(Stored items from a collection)
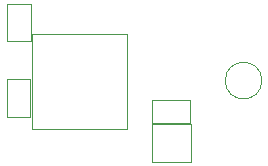
<source format=gbr>
G04 #@! TF.FileFunction,Other,User*
%FSLAX46Y46*%
G04 Gerber Fmt 4.6, Leading zero omitted, Abs format (unit mm)*
G04 Created by KiCad (PCBNEW 4.0.4-stable) date 12/09/16 08:24:26*
%MOMM*%
%LPD*%
G01*
G04 APERTURE LIST*
%ADD10C,0.100000*%
%ADD11C,0.050000*%
G04 APERTURE END LIST*
D10*
D11*
X144999000Y-95935600D02*
X144999000Y-92735600D01*
X146999000Y-95935600D02*
X146999000Y-92735600D01*
X144999000Y-95935600D02*
X146999000Y-95935600D01*
X144999000Y-92735600D02*
X146999000Y-92735600D01*
X157277000Y-100854000D02*
X160477000Y-100854000D01*
X157277000Y-102854000D02*
X160477000Y-102854000D01*
X157277000Y-100854000D02*
X157277000Y-102854000D01*
X160477000Y-100854000D02*
X160477000Y-102854000D01*
X144948000Y-102336000D02*
X144948000Y-99136000D01*
X146948000Y-102336000D02*
X146948000Y-99136000D01*
X144948000Y-102336000D02*
X146948000Y-102336000D01*
X144948000Y-99136000D02*
X146948000Y-99136000D01*
X160527000Y-106121000D02*
X157227000Y-106121000D01*
X157227000Y-106121000D02*
X157227000Y-102921000D01*
X157227000Y-102921000D02*
X160527000Y-102921000D01*
X160527000Y-102921000D02*
X160527000Y-106121000D01*
X166550000Y-99250000D02*
G75*
G03X166550000Y-99250000I-1550000J0D01*
G01*
X147130000Y-95314000D02*
X147130000Y-103314000D01*
X155130000Y-95314000D02*
X155130000Y-103314000D01*
X147130000Y-95314000D02*
X155130000Y-95314000D01*
X147130000Y-103314000D02*
X155130000Y-103314000D01*
M02*

</source>
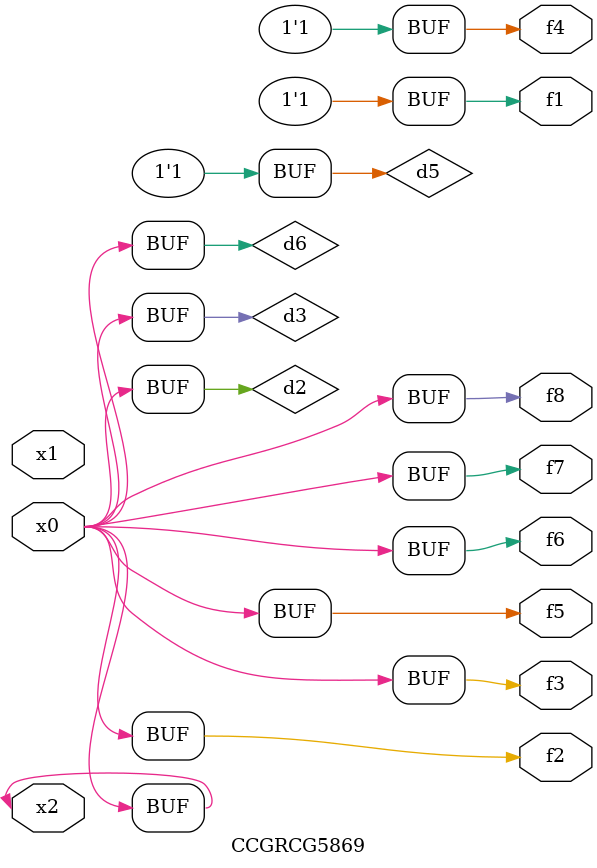
<source format=v>
module CCGRCG5869(
	input x0, x1, x2,
	output f1, f2, f3, f4, f5, f6, f7, f8
);

	wire d1, d2, d3, d4, d5, d6;

	xnor (d1, x2);
	buf (d2, x0, x2);
	and (d3, x0);
	xnor (d4, x1, x2);
	nand (d5, d1, d3);
	buf (d6, d2, d3);
	assign f1 = d5;
	assign f2 = d6;
	assign f3 = d6;
	assign f4 = d5;
	assign f5 = d6;
	assign f6 = d6;
	assign f7 = d6;
	assign f8 = d6;
endmodule

</source>
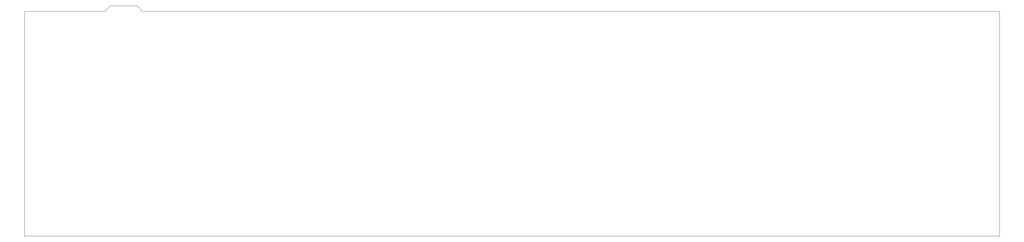
<source format=gm1>
G04 #@! TF.GenerationSoftware,KiCad,Pcbnew,(5.0.0-rc2-dev-733-g23a9fcd91)*
G04 #@! TF.CreationDate,2018-05-24T07:34:15-04:00*
G04 #@! TF.ProjectId,90plus_col2row,3930706C75735F636F6C32726F772E6B,rev?*
G04 #@! TF.SameCoordinates,Original*
G04 #@! TF.FileFunction,Profile,NP*
%FSLAX46Y46*%
G04 Gerber Fmt 4.6, Leading zero omitted, Abs format (unit mm)*
G04 Created by KiCad (PCBNEW (5.0.0-rc2-dev-733-g23a9fcd91)) date 05/24/18 07:34:15*
%MOMM*%
%LPD*%
G01*
G04 APERTURE LIST*
%ADD10C,0.150000*%
G04 APERTURE END LIST*
D10*
X59531250Y-240506250D02*
X59531250Y-242887500D01*
X95250000Y-240506250D02*
X59531250Y-240506250D01*
X97631250Y-238125000D02*
X95250000Y-240506250D01*
X109537500Y-238125000D02*
X97631250Y-238125000D01*
X111918750Y-240506250D02*
X109537500Y-238125000D01*
X492918750Y-240506250D02*
X111918750Y-240506250D01*
X492918750Y-242887500D02*
X492918750Y-240506250D01*
X492918750Y-340518750D02*
X492918750Y-242887500D01*
X59531250Y-340518750D02*
X492918750Y-340518750D01*
X59531250Y-242887500D02*
X59531250Y-340518750D01*
M02*

</source>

Exercise goal
Copy out all of the entries exactly as they stand, with no pictures in your copy.

Completed task
<source format=gbr>
G04 #@! TF.FileFunction,Other,User*
%FSLAX46Y46*%
G04 Gerber Fmt 4.6, Leading zero omitted, Abs format (unit mm)*
G04 Created by KiCad (PCBNEW 4.0.4-stable) date 12/09/16 08:24:26*
%MOMM*%
%LPD*%
G01*
G04 APERTURE LIST*
%ADD10C,0.100000*%
%ADD11C,0.050000*%
G04 APERTURE END LIST*
D10*
D11*
X144999000Y-95935600D02*
X144999000Y-92735600D01*
X146999000Y-95935600D02*
X146999000Y-92735600D01*
X144999000Y-95935600D02*
X146999000Y-95935600D01*
X144999000Y-92735600D02*
X146999000Y-92735600D01*
X157277000Y-100854000D02*
X160477000Y-100854000D01*
X157277000Y-102854000D02*
X160477000Y-102854000D01*
X157277000Y-100854000D02*
X157277000Y-102854000D01*
X160477000Y-100854000D02*
X160477000Y-102854000D01*
X144948000Y-102336000D02*
X144948000Y-99136000D01*
X146948000Y-102336000D02*
X146948000Y-99136000D01*
X144948000Y-102336000D02*
X146948000Y-102336000D01*
X144948000Y-99136000D02*
X146948000Y-99136000D01*
X160527000Y-106121000D02*
X157227000Y-106121000D01*
X157227000Y-106121000D02*
X157227000Y-102921000D01*
X157227000Y-102921000D02*
X160527000Y-102921000D01*
X160527000Y-102921000D02*
X160527000Y-106121000D01*
X166550000Y-99250000D02*
G75*
G03X166550000Y-99250000I-1550000J0D01*
G01*
X147130000Y-95314000D02*
X147130000Y-103314000D01*
X155130000Y-95314000D02*
X155130000Y-103314000D01*
X147130000Y-95314000D02*
X155130000Y-95314000D01*
X147130000Y-103314000D02*
X155130000Y-103314000D01*
M02*

</source>
<source format=v>
module CCGRCG5869(
	input x0, x1, x2,
	output f1, f2, f3, f4, f5, f6, f7, f8
);

	wire d1, d2, d3, d4, d5, d6;

	xnor (d1, x2);
	buf (d2, x0, x2);
	and (d3, x0);
	xnor (d4, x1, x2);
	nand (d5, d1, d3);
	buf (d6, d2, d3);
	assign f1 = d5;
	assign f2 = d6;
	assign f3 = d6;
	assign f4 = d5;
	assign f5 = d6;
	assign f6 = d6;
	assign f7 = d6;
	assign f8 = d6;
endmodule

</source>
<source format=gm1>
G04 #@! TF.GenerationSoftware,KiCad,Pcbnew,(5.0.0-rc2-dev-733-g23a9fcd91)*
G04 #@! TF.CreationDate,2018-05-24T07:34:15-04:00*
G04 #@! TF.ProjectId,90plus_col2row,3930706C75735F636F6C32726F772E6B,rev?*
G04 #@! TF.SameCoordinates,Original*
G04 #@! TF.FileFunction,Profile,NP*
%FSLAX46Y46*%
G04 Gerber Fmt 4.6, Leading zero omitted, Abs format (unit mm)*
G04 Created by KiCad (PCBNEW (5.0.0-rc2-dev-733-g23a9fcd91)) date 05/24/18 07:34:15*
%MOMM*%
%LPD*%
G01*
G04 APERTURE LIST*
%ADD10C,0.150000*%
G04 APERTURE END LIST*
D10*
X59531250Y-240506250D02*
X59531250Y-242887500D01*
X95250000Y-240506250D02*
X59531250Y-240506250D01*
X97631250Y-238125000D02*
X95250000Y-240506250D01*
X109537500Y-238125000D02*
X97631250Y-238125000D01*
X111918750Y-240506250D02*
X109537500Y-238125000D01*
X492918750Y-240506250D02*
X111918750Y-240506250D01*
X492918750Y-242887500D02*
X492918750Y-240506250D01*
X492918750Y-340518750D02*
X492918750Y-242887500D01*
X59531250Y-340518750D02*
X492918750Y-340518750D01*
X59531250Y-242887500D02*
X59531250Y-340518750D01*
M02*

</source>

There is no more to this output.